━━━ SOURCE TEXT ━━━
I think this comment should clarified as:

Updating of ht->tail SHOULD NOT happen before elements are added to or
removed from the ring, as it WOULD result in data races between
producer and consumer threads. Therefore ht->tail MUST be updated
with release semantics to prevent ring data copy phase from sinking
below it.

Don't use capitals; I only used them to highlight my modifications.

NB: English is not my native language, so please ignore me if I am mistaken!

>  	__atomic_store_n(&ht->tail, new_val, __ATOMIC_RELEASE);
>  }
> 
> @@ -69,11 +76,8 @@ __rte_ring_move_prod_head(struct rte_ring *r, unsigned int
> is_sp,
>  		/* Ensure the head is read before tail */
>  		__atomic_thread_fence(__ATOMIC_ACQUIRE);
> 
> -		/* load-acquire synchronize with store-release of ht->tail
> -		 * in update_tail.
> -		 */
>  		cons_tail = __atomic_load_n(&r->cons.tail,
> -					__ATOMIC_ACQUIRE);
> +					__ATOMIC_RELAXED);

The __ATOMIC_ACQUIRE had a comment describing its purpose.

Please don't just remove that comment. Please replace it with a new comment describing why __ATOMIC_RELAXED is valid here.
━━━ RAW DATA ━━━
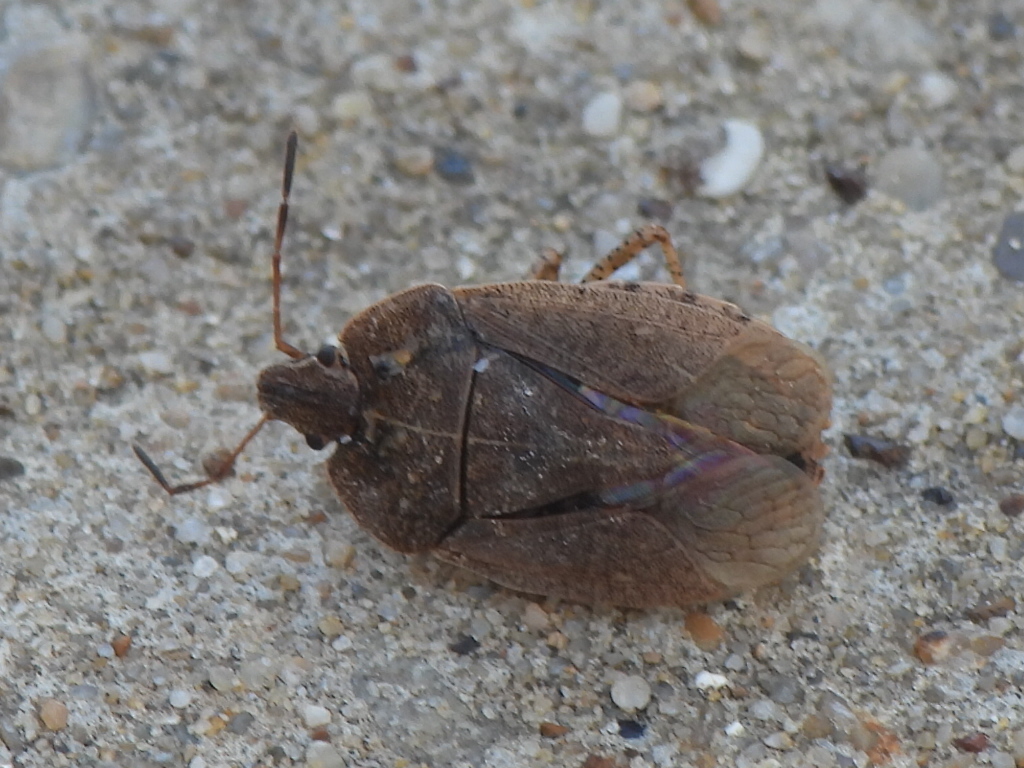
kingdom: Animalia
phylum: Arthropoda
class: Insecta
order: Hemiptera
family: Pentatomidae
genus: Menecles
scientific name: Menecles insertus
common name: Elf shoe stink bug
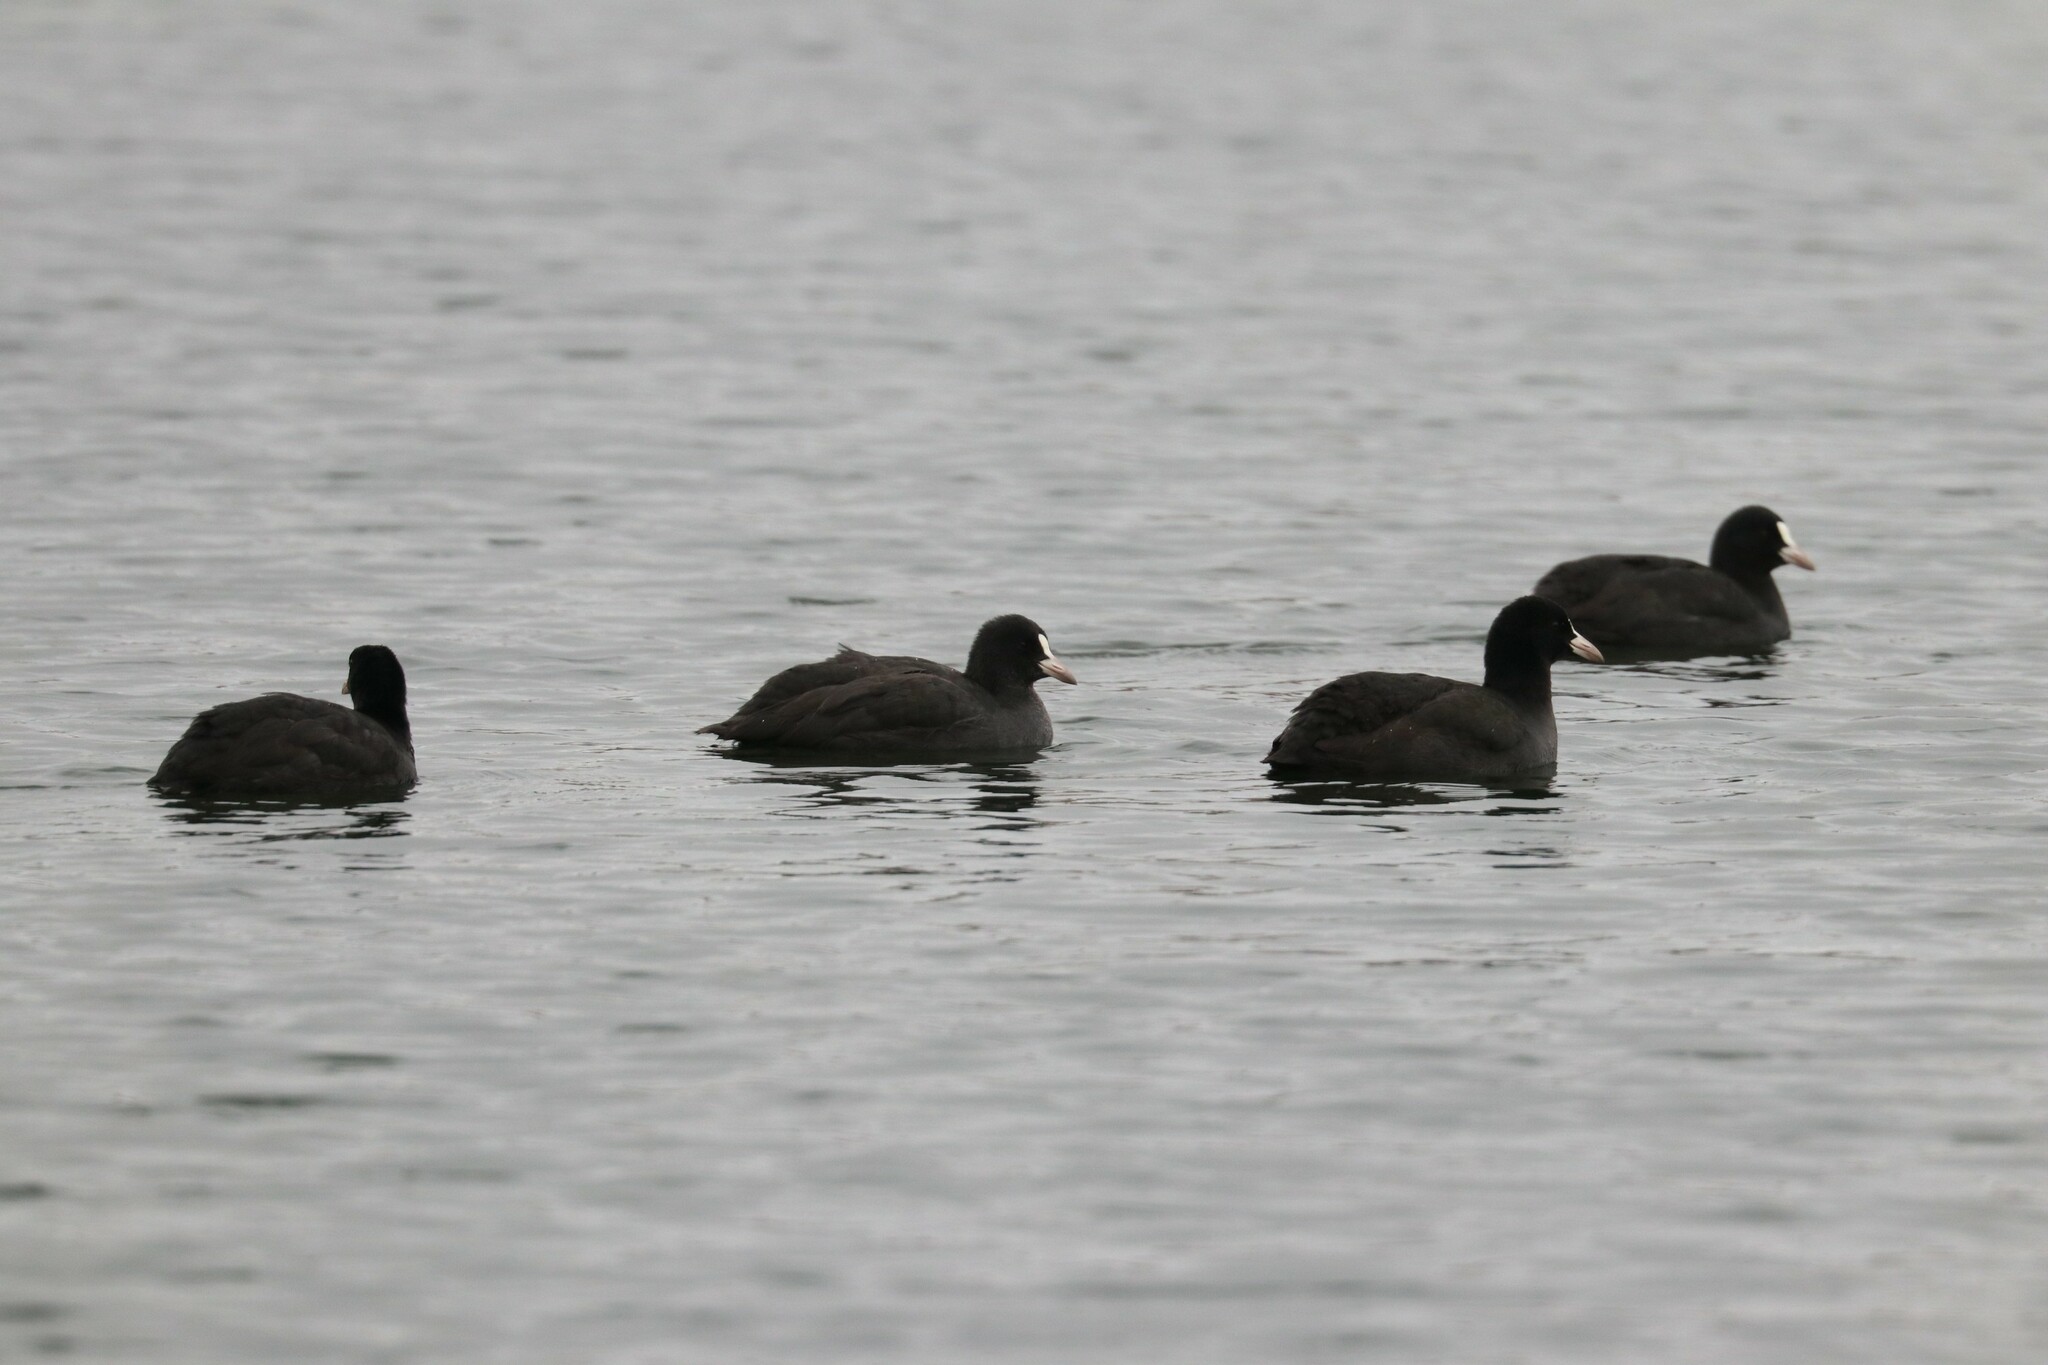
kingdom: Animalia
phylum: Chordata
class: Aves
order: Gruiformes
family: Rallidae
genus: Fulica
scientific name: Fulica atra
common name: Eurasian coot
━━━
(JOB 1): List every atomic memory-order constant that appears in the review message.
(JOB 2):
Answer these from the review message:
(a) With what semantics does the proposed comment say ht->tail must be updated?
(b) Which function is named in the diff hunk header?
(c) What should replace the removed comment?

(CORRECT RESULT 1):
__ATOMIC_RELEASE
__ATOMIC_ACQUIRE
__ATOMIC_RELAXED

(CORRECT RESULT 2):
(a) Release semantics.
(b) __rte_ring_move_prod_head.
(c) A new comment describing why __ATOMIC_RELAXED is valid there.